We the People of the United States, in Order to form a more perfect Union, establish Justice, insure domestic Tranquility, provide for the common defence, promote the general Welfare, and secure the Blessings of Liberty to ourselves and our Posterity, do ordain and establish this Constitution for the United States of America.

The Constitution of the United States – Preamble
Samuel Richardson’s “Letters Written to and for Particular Friends”  

And then of course there are any number of literary examples; at the British Library there are gems in abundance, including this letter-writing manual of sorts from Samual Richardson, with fictional correspondence for all and every occasion, and that was to inspire his epistolary (and scandalous!) 1740 novel, Pamela.

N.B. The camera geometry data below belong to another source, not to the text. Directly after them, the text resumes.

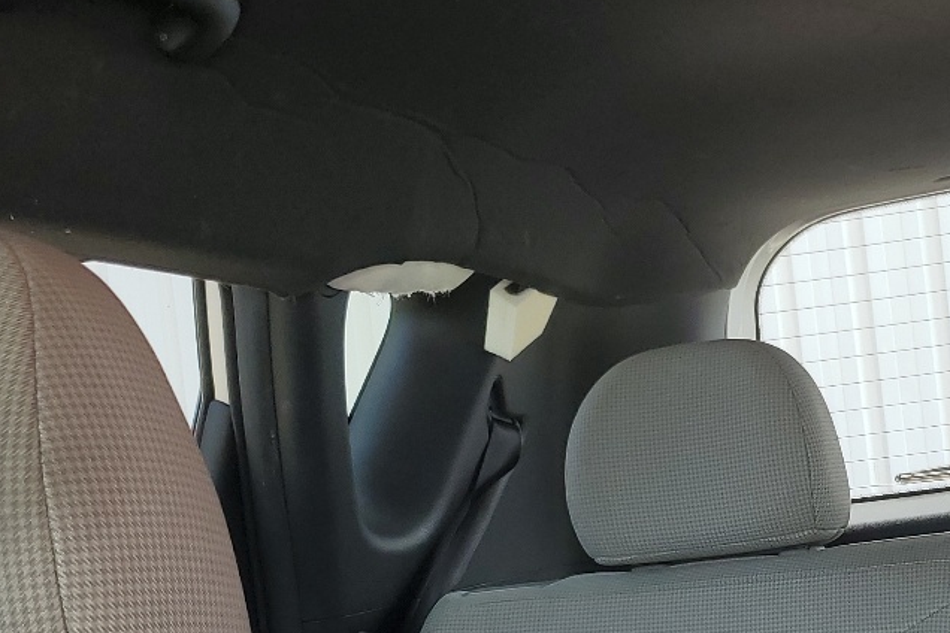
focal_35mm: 68
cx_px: 890
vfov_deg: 19.7
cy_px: 554
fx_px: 1794
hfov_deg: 28.3
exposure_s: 1/164
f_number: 1.5
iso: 50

As I say, I have not formed a definite opinion on this matter, but there is, I think, a certain linguistic elegance and SIMPLICITY beyond the political and social arguments parried in the NYT piece – though in this respect, it would be only consequential to extend the Black to include White and Brown (in context). But dare I mention all the Grey areas then open to dispute, and that social groupings (defined by common nouns) beyond those categorised by color (or Color) and sometimes deriving from adjectives and sometime not – eg. g/Gay, q/Queer, m/Migrant, r/Refugee – may have equally valid arguments. This could all lead to Man and Woman and all the subsets thereof, and I don’t know what J.K. Rowling would do with that…, and the Germans don’t know how lucky they are to have avoided THIS argument …but they have their own linguistic conundrum in dealing with matters of “race” – not to mention the little COMPLICATION of giving all their nicely capitalised nouns a GENDER!